Students must remember that the lengths of the rhombus are the same. The lengths of the diagonals in a rhombus are different and bisect each other at 90 degrees. With the help of the theorem, we can prove that the area of a rhombus is equal to half of the product of its diagonals. If you understand the theorem you can solve any type of question on the area of a rhombus.

## The Area of a Rhombus is Equal to Half the Product of its Diagonals – Theorem

Question:

Prove that the area of the rhombus is equal to half of the product of its diagonals?

Given,

ABCD is a rhombus whose diagonals are AC and BD the diagonals intersect at O.

**Proof:**

Area of ABCD = 1/2 AC × BD

Area of ∆CDB = 1/2 × base × altitude [ BD perpendicular to AC because diagonals of a rhombus are perpendicular to each other]

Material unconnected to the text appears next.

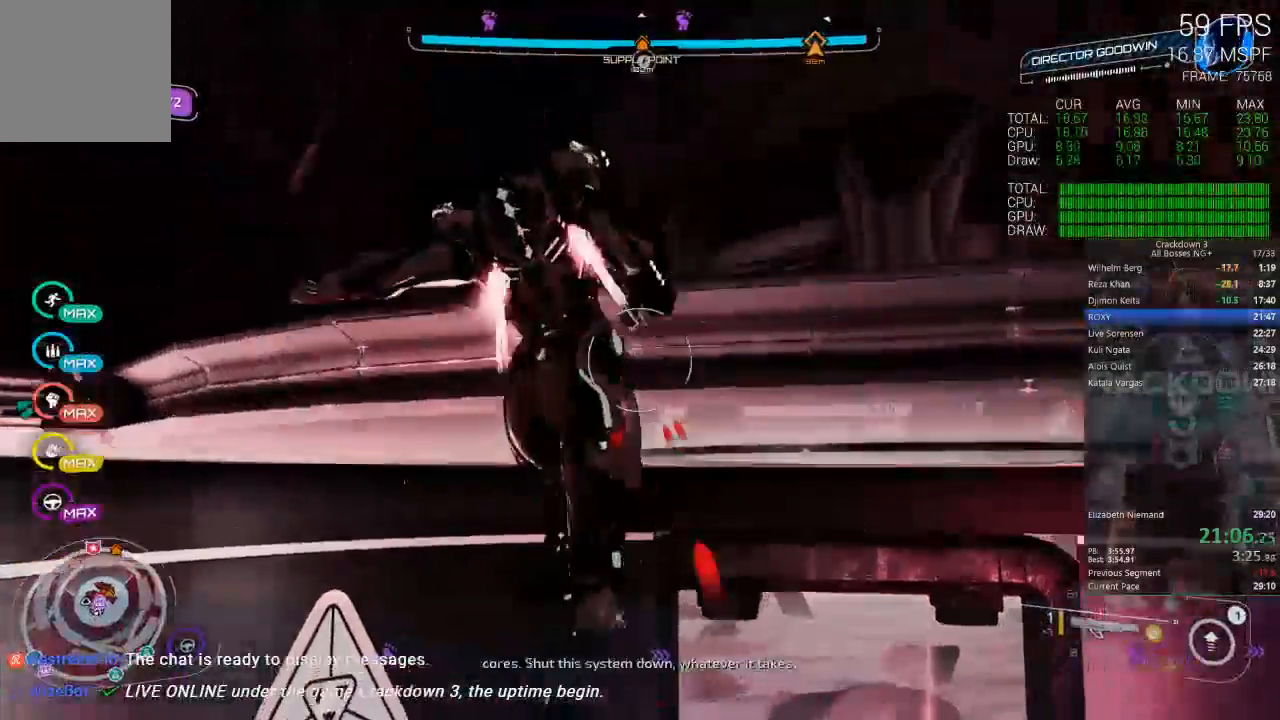
{"dt_ms": 500, "buttons": [], "left_stick": "up-right", "right_stick": "center", "events": [[367, "A", "up"]]}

= ½ × BD × CO……. equation 1

Area of ∆ABD = 1/2 × base × altitude

= ½ × BD × AO…… equation 2

Area of ∆CDB + area of ∆ABD

= ½ × BD × (CO + AO) [ by adding above two equations]

Area of rhombus ABCD = ½ × AC × BD [ by adding axiom for the area]

Hence proved.

### Area of a Rhombus Examples

**Example 1.**

Find the area of the rhombus whose diagonals are 22cm and 24cm

**Solution:**

Given that

Diagonal d1 = 22cm

Diagonal d2 = 24cm

We know that

Area of rhombus = 1/2 × d1 × d2

Area of rhombus = ½ × 22cm × 24cm

= ½ × 528cm

= 264cm²

**Example 2.**

The area of the rhombus is 12 square cm and the diagonal is 6cm. Find the other diagonal.

**Solution:**

Given that

Area of rhombus = 12cm

Diagonal d1 = 6cm

We know that area of rhombus = ½ × d1 × d2

12 square cm = ½ × 6cm × d2

12 square cm = 3d2cm

12/3 square cm = d2cm

d2 = 4cm

**Example 3.**

Find the area of the rhombus whose diagonals are 10cm and 20cm.

**Solution:**

Given that

Diagonal d1 = 10cm

Diagonal d2 = 20cm

We know that

Area of rhombus = 1/2 × d1 × d2

Area of rhombus = ½ × 10cm × 20cm

= ½ × 200cm²

= 100cm²

**Example 4.**

The area of the rhombus is 6 square cm and the diagonal is 16cm. Find the other diagonal.

**Solution:**

Given that

Area of rhombus = 6 square cm

Diagonal d1 = 16cm

We know that area of rhombus = ½ × d1 × d2

6 square cm = ½ × 16cm× d2

6square cm = 8d2cm

6square cm/8 cm = d2cm

d2 = 3/4cm

**Example 5.**

The area of the rhombus is 18 square cm and the diagonal is 24cm. Find the other diagonal.

**Solution:**

Given that

Area of rhombus = 18 square cm

Diagonal d2 = 24cm

We know that area of rhombus = ½ × d1 × d2

18 square cm = ½ × d1 × 24cm

18 square cm = 24d1cm

18 square cm/24 cm = d2

d2 = 3/2 cm.

### FAQs on The Area of a Rhombus is Equal to Half the Product of its Diagonals

**1. Is the area of a rhombus equal to half the product of the diagonals?**

The area of a rhombus is equal to half the product of the lengths of the diagonals. It is calculated using the diagonals of the rhombus.

A = 1/2 × d1 × d2

**2. Does the diagonals of a rhombus bisect its area?**

A rhombus is a parallelogram, opposite angles are congruent. One property unique to the rhombus is that in any rhombus, the diagonals will bisect the interior angles.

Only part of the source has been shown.